Strategic Communications and Marketing News Bureau

Participants needed for course on balancing work, life

CHAMPAIGN, Ill. – Work and home: Two worlds that most parents juggle daily. How to balance the two so the pressure of one doesn’t overwhelm the other is the focus of a five-part program under development by University of Illinois Extension.

Beginning next month, the program’s first segment, “Intentional Harmony: Balancing Work and Children,” will be tested with parents in the

Champaign-Urbana area. Participants will receive a free meal and a small honorarium, said program director Angela Wiley, an Extension specialist on family life issues and professor of applied family studies in the department of human and community development.

The official program, “Intentional Harmony: Balancing Work and Life,” will be launched statewide in January 2004. Eventually it will be available nationwide, Wiley said. Each of the five segments will include workshops and supplemental materials delivered through traditional mail or by e-mail.

“One of the needs of the ever-changing American family is balancing work and life,” Wiley said. “In Extension, we have been surveying the landscape to determine what issues are most important for families – what we need to respond to.”

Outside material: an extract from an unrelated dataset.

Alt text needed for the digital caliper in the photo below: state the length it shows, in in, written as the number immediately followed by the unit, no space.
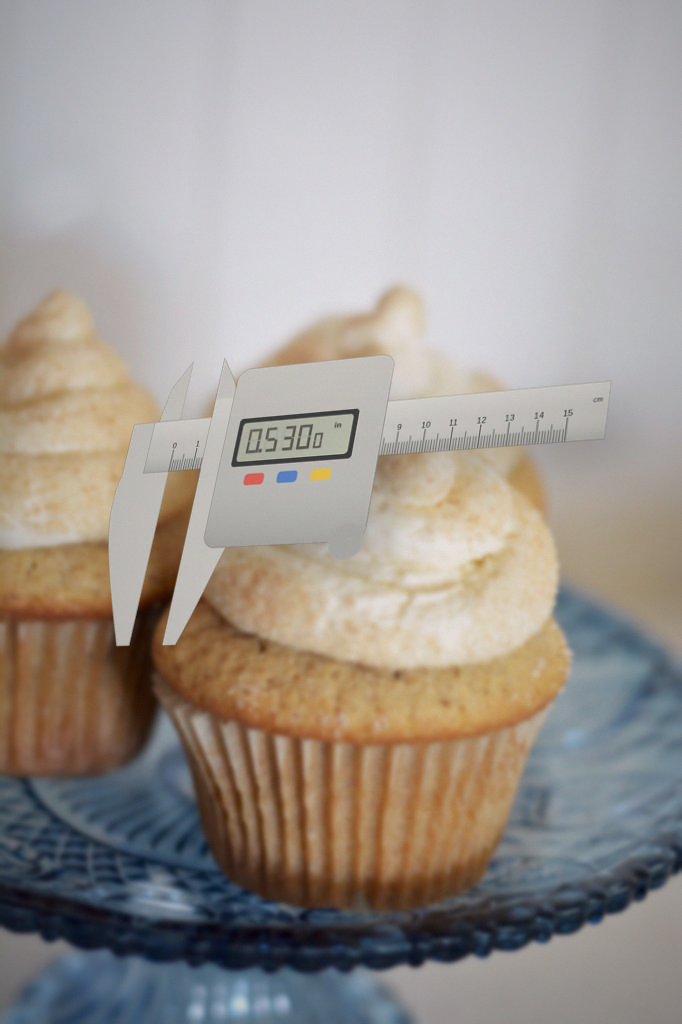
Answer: 0.5300in
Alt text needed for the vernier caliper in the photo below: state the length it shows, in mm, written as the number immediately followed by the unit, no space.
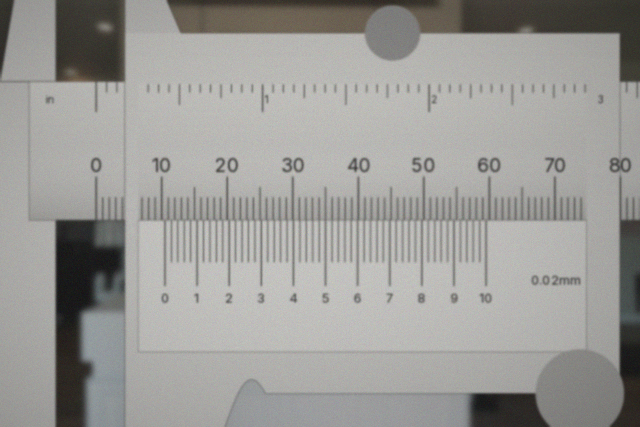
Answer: 10.5mm
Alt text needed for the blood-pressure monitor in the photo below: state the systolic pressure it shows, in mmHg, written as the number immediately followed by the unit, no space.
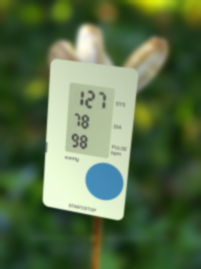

The other four programs will cover maintaining psychological and social well-being while working, balancing work and partner pressures, balancing work and extended family issues, and enhancing relationships with supervisors and co-workers.

“On-job stress tends to influence families negatively when people experience overload or conflict between work and family,” Wiley said. “It is not the actual job stressors, but the internal distress response that matters. Different stress may bother you at one time and not at others, depending on what all is going on in your life.”

The idea of the new curriculum is to help people take control of stress so that their response does not negatively affect other people at home and work, she said.

“We need to learn to leave the work at work and cope with the stress, not suppress it,” Wiley said. “We need to find ways to manage it so when we do come home we are available. We need to come home and pay attention to spouses and children.”

The current trends in work-life issues also suggest that employers need to be more sensitive to family stresses. Employers, she said, must recognize that family problems reduce work performance, cause employee withdrawal and increase absenteeism.

Employers should be more accommodating to employee concerns such as child-care, doctor’s appointments, getting children to and from school and care-giving for elderly relatives, she said. The issue that is most stressful for people about work is generally a lack of autonomy and flexibility, Wiley said.

For the trial first course next month, participants must be able to attend one two-hour workshop at the University of Illinois Extension Center office in Champaign, 801 N. Country Fair Drive.

Each participant also will take part in several brief interviews by phone about how they are balancing work stresses and parenting. A complimentary meal and free childcare will be provided. Participants may choose one of three dates for the workshop: Nov. 9, noon-2 p.m.; Nov. 16, 6:30 p.m.-8:30 p.m.; or Nov. 18, 6:30 p.m.-8:30 p.m.